By Agence France-Presse
An escalation of ongoing US trade disputes poses a “consequential downside risk” to the economy, which will make the job of the central bank more challenging, the US Federal Reserve warned Wednesday.
But with the US economy continuing to grow and the job market strengthening further, many Fed members said they likely will need to raise the benchmark interest rate again “soon,” according to the minutes of the Fed policy meeting early this month.
The renewed warning about trade came just as US and Chinese officials began talks in Washington to try to defuse the spiraling disagreement, with a new round of punitive tariffs on $16 billion in goods from each country just hours away.
The United States has imposed tariffs on hundreds of products, mostly from China, and Fed officials said they are seeing the impact of trade disputes on the ground, as businesses across the country face higher prices for necessary inputs and the uncertainty has caused some to delay investments.
All participants in the Fed meeting “pointed to ongoing trade disagreements and proposed trade measures as an important source of uncertainty and risks.”
In addition, most said “an escalation in international trade disputes was a potentially consequential downside risk for real activity,” according to the minutes.

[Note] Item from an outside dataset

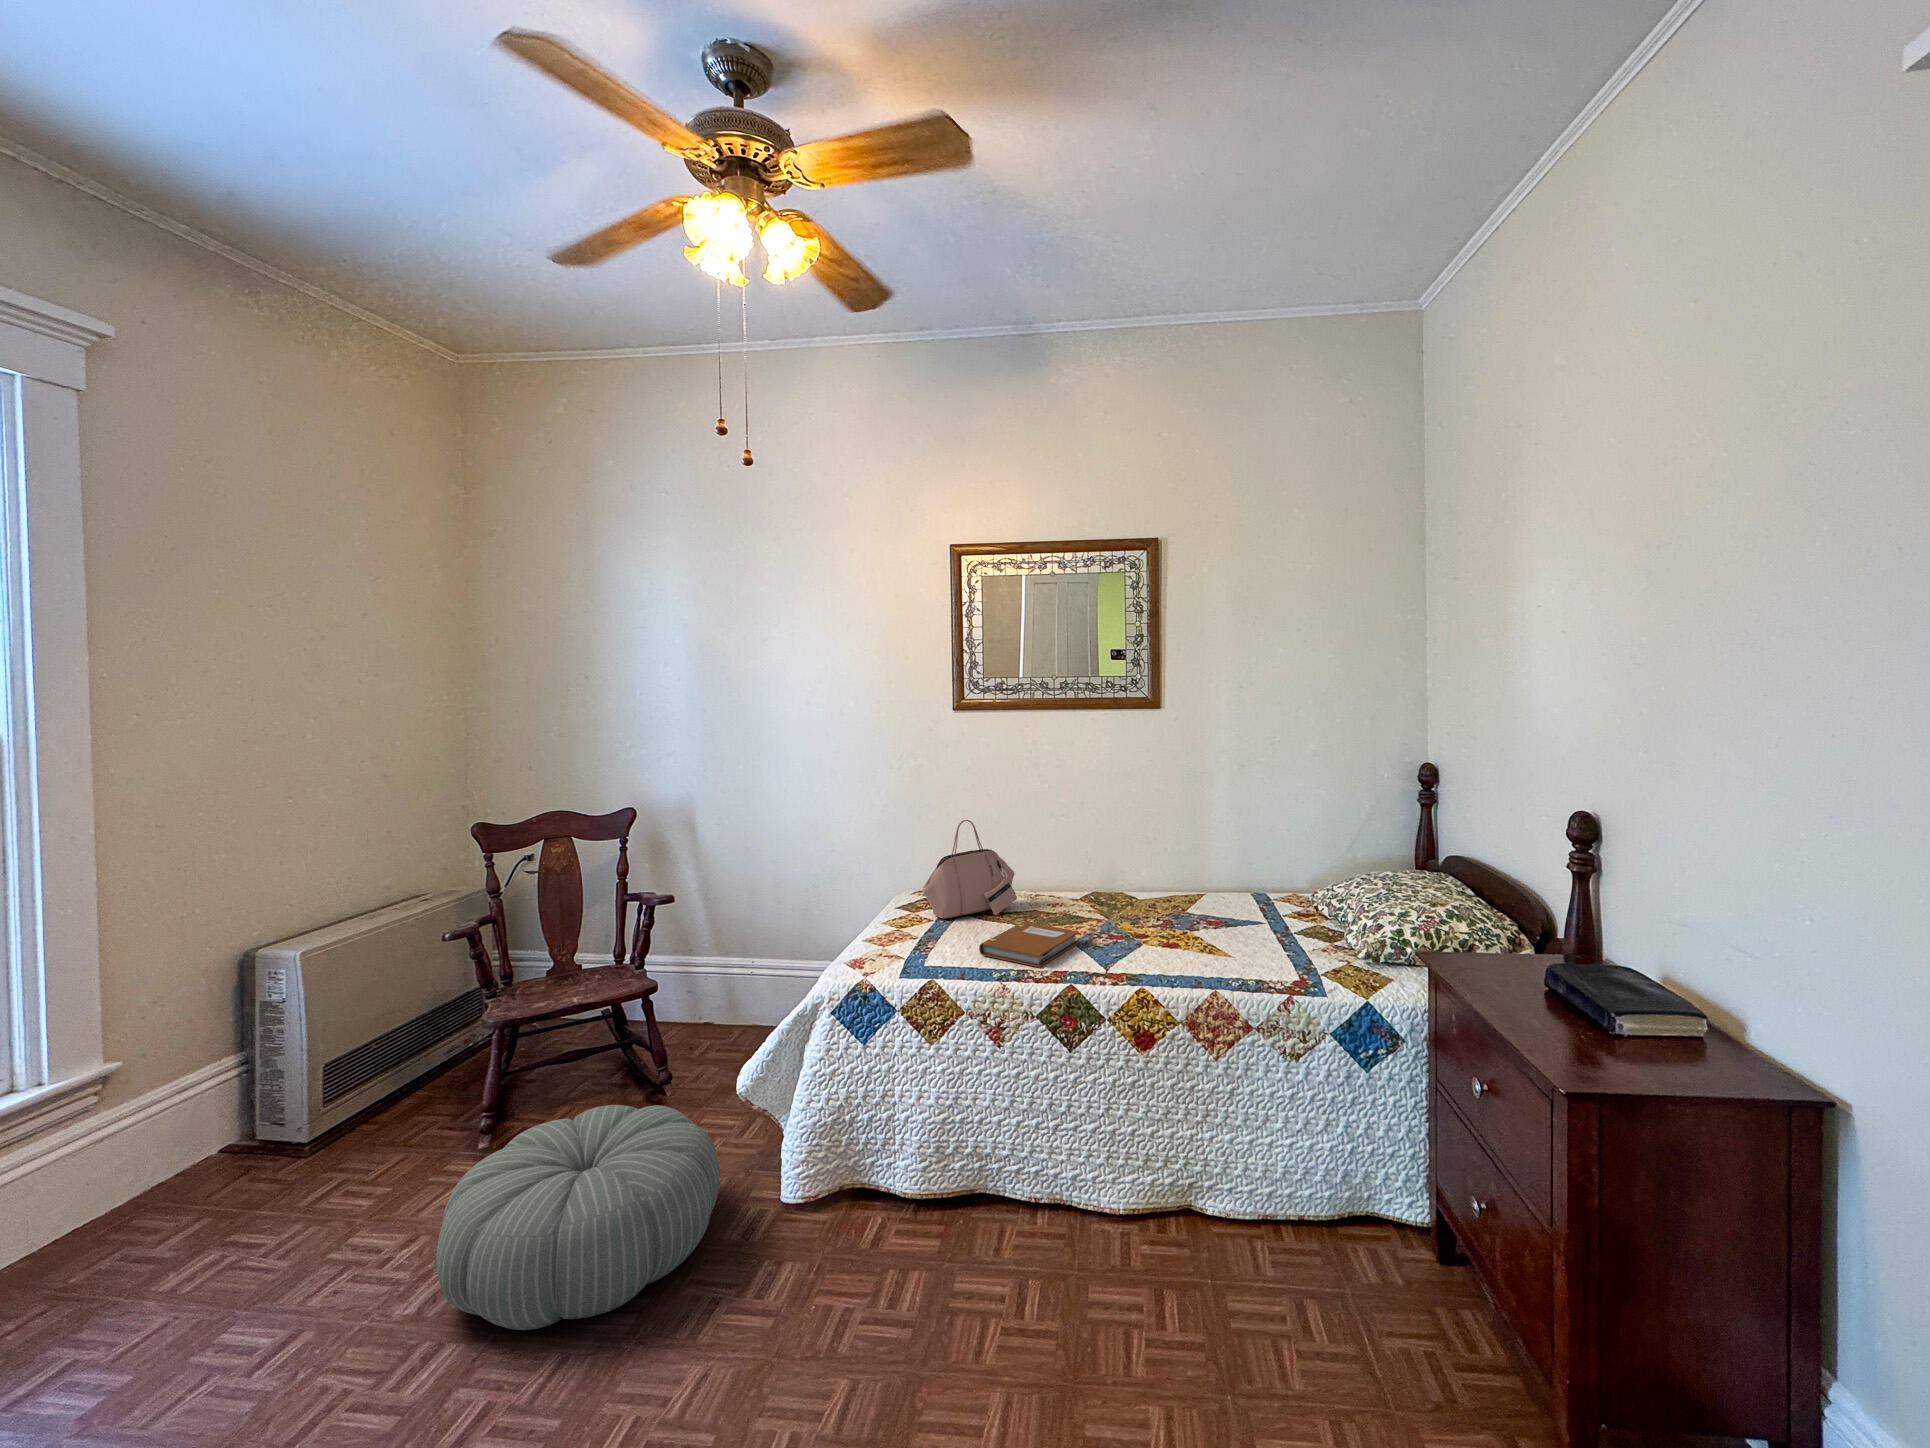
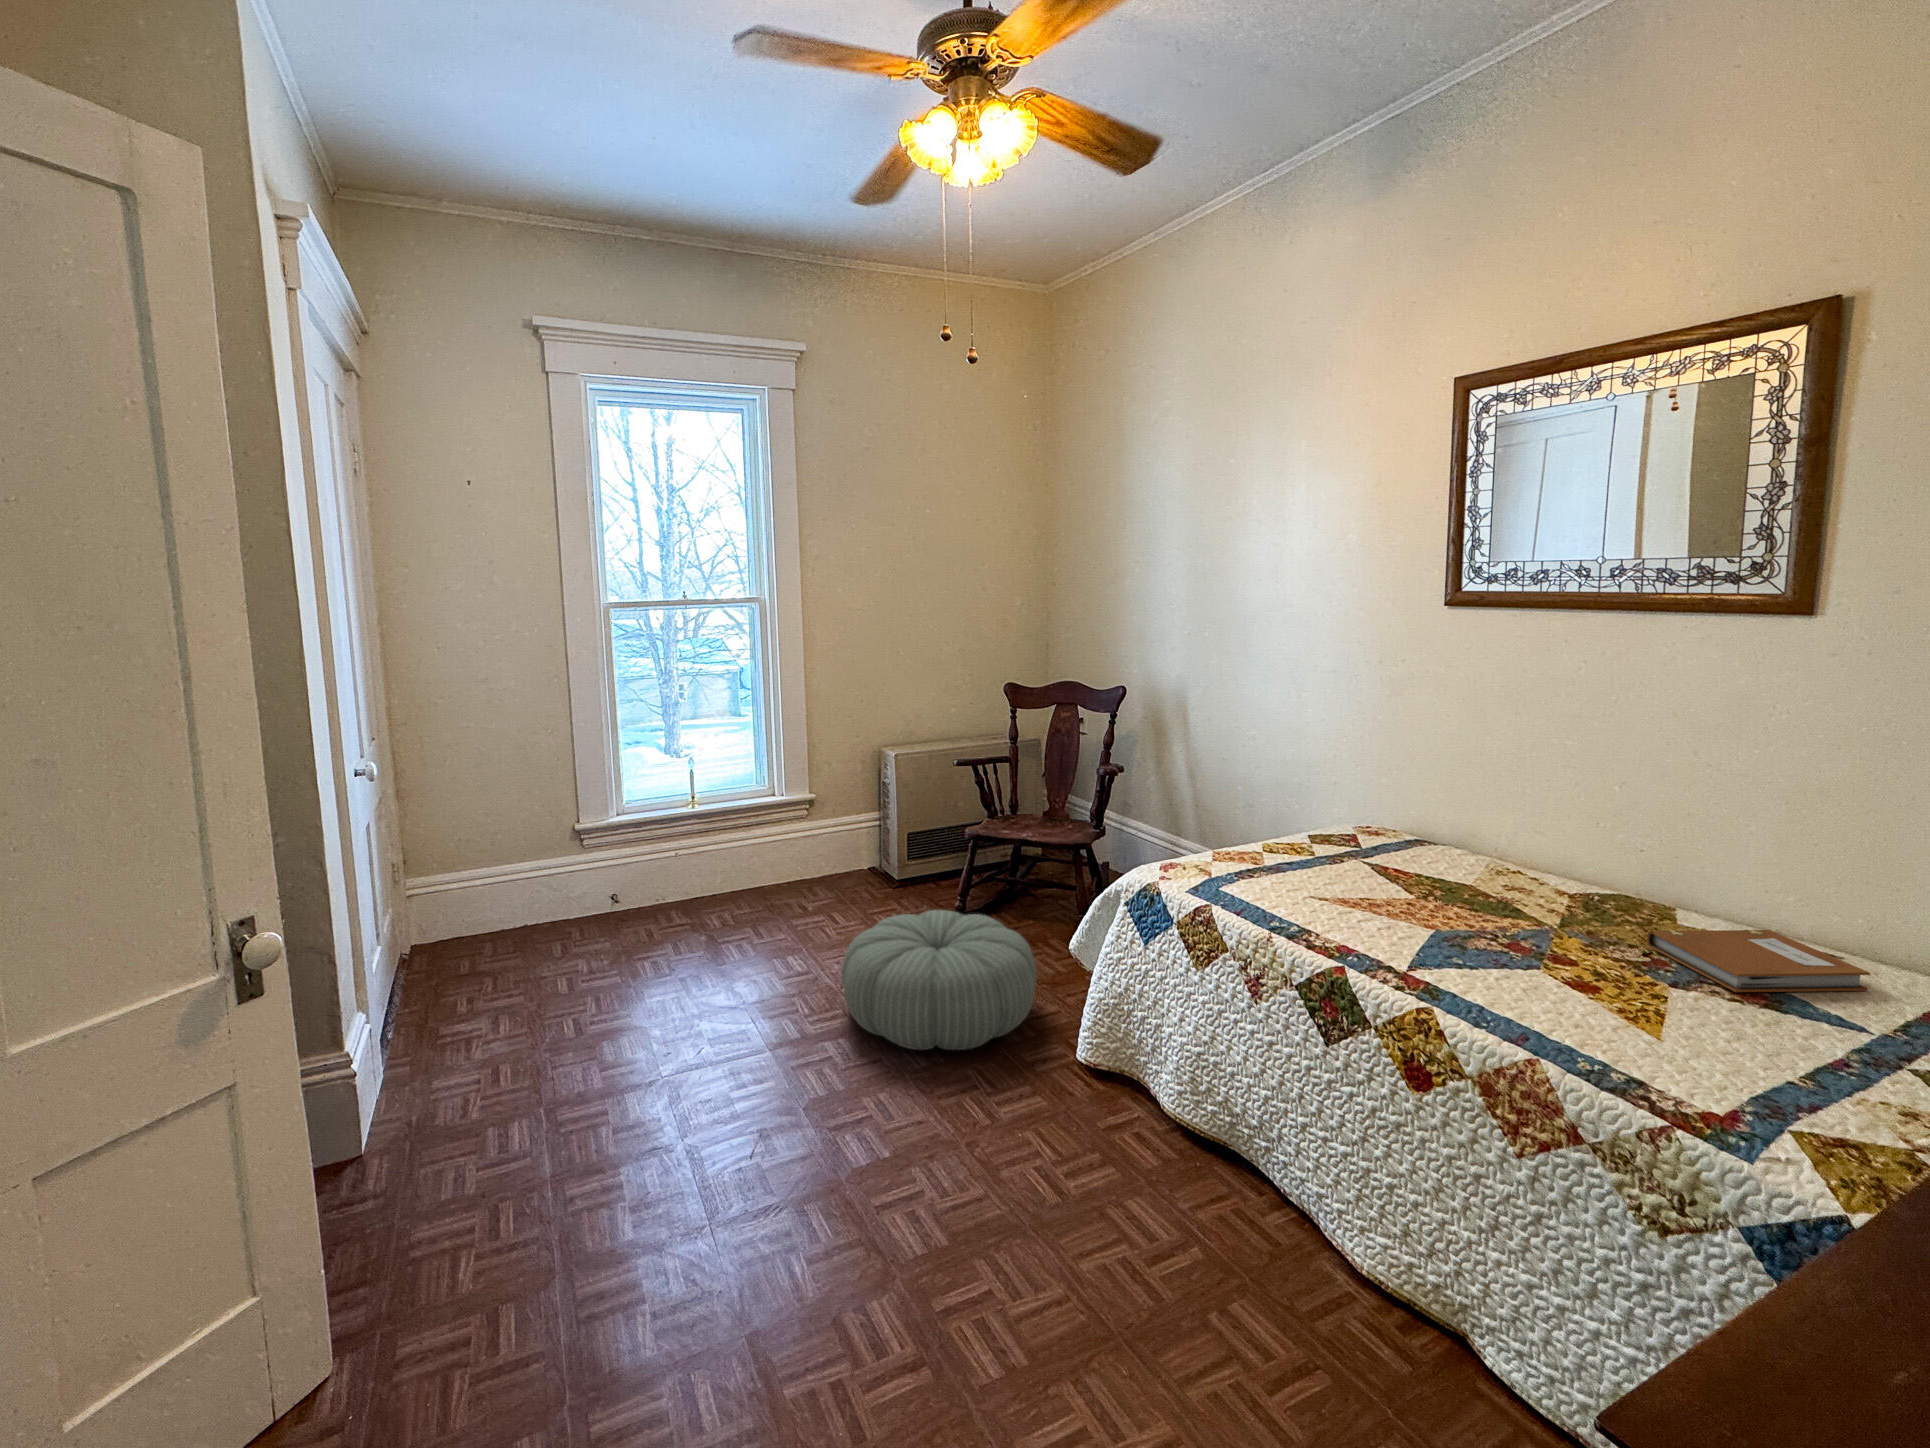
handbag: present [922,820,1017,919] -> none [1314,746,1464,875]
notebook: present [979,922,1079,967] -> present [1647,930,1870,992]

A large-scale and prolonged dispute likely would adversely impact business sentiment, investment spending and employment, as well as pressuring inflation, the officials warned.
“Moreover, wide-ranging tariff increases would also reduce the purchasing power of US households.”
The agriculture sector has been hurt by falling crop prices, partly due to the trade battles, the Fed said.
It is not the first time central bankers have expressed concern over the consequences of the aggressive trade policies pursued by President Donald Trump but it was expressed in stronger language than previously.
Rate hike coming
Despite the trade warning, the Fed was upbeat on the state of the economy, which continues to grow and the labor market has strengthened.
And the Fed seemed to confirm the view among economist that it is likely to hike the federal funds interest rate in September and again in December, following increases in March and June.
“Many participants suggested that if incoming data continued to support their current economic outlook, it would likely soon be appropriate to take another step,” the minutes said.
They continue to believe that “further gradual increases” will allow the US economy to expand and provide “strong labor market conditions” while keeping inflation around the Fed’s two percent target.
However, the central bankers noted that the strong growth in the April-June quarter — which hit 4.1 percent — “may have been boosted by transitory factors” including the jump in exports.
US exports rose in the second quarter as buyers rushed to grab products like soybeans before retaliatory tariffs hit in July.
And although businesses facing higher costs are able pass them along to consumers, the Fed again noted that wages “have picked up only modestly,” even as businesses complain of difficulty finding workers to fill open positions.